“Altars. Saviours. Rock ‘n’ roll. I braved my fear of spiders, dust plumes as thick as L.A. smog, and the stench of dog piss that the last owner of the house had let permeate the basement to tirelessly search my father’s record collection for my next holy grail.
Emily Black was destined to be a rock star from the moment she was conceived. She had the name and grew up with the attitude, and she had music in her blood. When she was just four months old her mother left her and her father to follow the music and never returned. During Emily’s teenage years she embraced the music, going to every rock show she could at her local underground club and sleeping with rock stars. Emily soon came to the conclusion that sleeping with rock stars wasn’t the best option for her, she should become one herself and also, one day, the music might just lead her to the thing she strives for the most. Her mother.
I honestly don’t think I can put my feelings towards I Wanna Be Your Joey Ramone into words, but I’ll try anyway. A unique, heartfelt book that follows the journey of one messed up girl and her even more messed up mother through the winding roads of rock and roll, this book is not one to be missed by any music lover.
I was hooked the minute I read the title of this book and saw that fantastic, yet saddening cover. The image depicted on the front of this book pretty much sums a lot of it up, but that’s not necessarily a bad thing, the book is hard to read and breaks your heart a fair few times but its still worth it. The story follows Emily from the age of around ten, with a few flashbacks to even earlier times, and a few snippets of her mother, Louisa’s, life too. I loved that you got to see Louisa’s side of things because even though I didn’t like what she did and went on to do, I understood her more for it. I thought Joey Ramone was very unique because unlike most YA stories it focussed on Emily’s mother and father and what led to Emily being born and her mother leaving, it followed Louisa’s story and it wasn’t just focussed on a tiny bit of Emily’s life; it followed Emily until she was 23, not so much YA anymore.
I am a massive music fan and I love combining my love of books and my love of music together in the way that reading a book about music does. I thought the references in Joey Ramone were brilliant, with bands like Nirvana and Social Distortion and venues I can only dream of mentioned and I loved that Reading Festival – a festival I have attended at its sister site in Leeds before – was name checked. Music and it’s importance was so focussed on that I couldn’t help but love this book, even if the writing did let it down on occasion. I could relate to so many things throughout this book when it came to music and drinking and guys and some of it kinda upset me, but most of it was fantastic. I think the book really did draw on the importance of living your own life for yourself, not for others and was pretty realistic in its portrayal of certain ways of life.

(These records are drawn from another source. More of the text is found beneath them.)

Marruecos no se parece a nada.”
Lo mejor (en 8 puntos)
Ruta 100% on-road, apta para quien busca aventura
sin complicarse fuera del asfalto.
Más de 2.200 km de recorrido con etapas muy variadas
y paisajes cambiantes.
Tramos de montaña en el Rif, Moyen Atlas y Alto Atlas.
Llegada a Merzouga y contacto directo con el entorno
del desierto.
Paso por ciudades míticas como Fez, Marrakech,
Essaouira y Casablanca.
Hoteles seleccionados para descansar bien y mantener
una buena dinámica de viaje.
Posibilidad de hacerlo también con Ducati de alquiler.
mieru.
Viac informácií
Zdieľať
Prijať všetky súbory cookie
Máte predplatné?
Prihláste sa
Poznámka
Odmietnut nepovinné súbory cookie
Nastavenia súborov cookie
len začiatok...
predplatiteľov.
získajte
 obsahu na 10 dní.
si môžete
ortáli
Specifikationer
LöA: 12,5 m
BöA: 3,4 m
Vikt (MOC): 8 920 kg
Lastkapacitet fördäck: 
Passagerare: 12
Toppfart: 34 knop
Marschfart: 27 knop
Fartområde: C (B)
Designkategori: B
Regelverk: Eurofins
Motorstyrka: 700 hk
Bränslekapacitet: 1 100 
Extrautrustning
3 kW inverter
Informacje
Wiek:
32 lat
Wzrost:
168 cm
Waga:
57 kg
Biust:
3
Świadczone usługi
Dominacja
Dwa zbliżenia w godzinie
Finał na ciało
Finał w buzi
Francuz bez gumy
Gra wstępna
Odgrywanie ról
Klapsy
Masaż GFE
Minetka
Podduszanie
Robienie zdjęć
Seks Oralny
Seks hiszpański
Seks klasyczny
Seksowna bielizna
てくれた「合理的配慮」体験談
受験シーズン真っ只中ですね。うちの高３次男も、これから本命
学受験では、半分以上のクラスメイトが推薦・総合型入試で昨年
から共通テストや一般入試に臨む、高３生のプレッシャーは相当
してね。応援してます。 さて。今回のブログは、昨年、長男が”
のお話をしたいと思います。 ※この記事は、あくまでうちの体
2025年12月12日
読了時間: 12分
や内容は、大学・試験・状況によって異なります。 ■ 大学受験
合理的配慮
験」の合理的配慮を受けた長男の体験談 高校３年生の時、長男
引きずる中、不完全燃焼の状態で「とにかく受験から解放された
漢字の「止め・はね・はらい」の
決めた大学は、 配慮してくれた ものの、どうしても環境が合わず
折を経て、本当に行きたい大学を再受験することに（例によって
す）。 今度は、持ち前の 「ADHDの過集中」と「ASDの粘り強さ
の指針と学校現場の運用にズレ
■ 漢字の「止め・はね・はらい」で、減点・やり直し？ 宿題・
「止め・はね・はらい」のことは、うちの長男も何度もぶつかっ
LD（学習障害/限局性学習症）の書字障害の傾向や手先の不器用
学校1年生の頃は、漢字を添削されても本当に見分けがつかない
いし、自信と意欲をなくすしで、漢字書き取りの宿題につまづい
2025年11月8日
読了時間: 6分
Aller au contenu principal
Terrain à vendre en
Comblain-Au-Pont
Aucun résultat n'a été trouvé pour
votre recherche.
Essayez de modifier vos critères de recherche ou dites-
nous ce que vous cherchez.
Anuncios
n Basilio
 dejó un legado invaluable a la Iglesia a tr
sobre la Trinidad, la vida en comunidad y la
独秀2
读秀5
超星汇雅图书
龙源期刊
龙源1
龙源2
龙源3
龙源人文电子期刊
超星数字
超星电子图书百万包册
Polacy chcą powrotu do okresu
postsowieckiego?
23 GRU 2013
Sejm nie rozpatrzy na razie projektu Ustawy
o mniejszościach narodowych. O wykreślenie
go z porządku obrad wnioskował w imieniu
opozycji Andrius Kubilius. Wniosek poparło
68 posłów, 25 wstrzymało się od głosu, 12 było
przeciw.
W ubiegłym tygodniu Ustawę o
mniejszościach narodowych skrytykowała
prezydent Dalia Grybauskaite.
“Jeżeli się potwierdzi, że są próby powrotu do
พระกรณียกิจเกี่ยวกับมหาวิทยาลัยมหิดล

I did occasionally feel like some of the references were forced and in all honesty Emily and Louisa can come across as so selfish you want to slap them, but I really enjoyed all of this book and think most music fans will. Read this, especially if you happen to be a tough-nut, music obsessed girl who has a soft spot when it comes to her daddy, like me and Emily.
I Wanna Be Your Joey Rammone was published by Pocket Books and MTV Books in 2008 in the US. My copy was purchased online.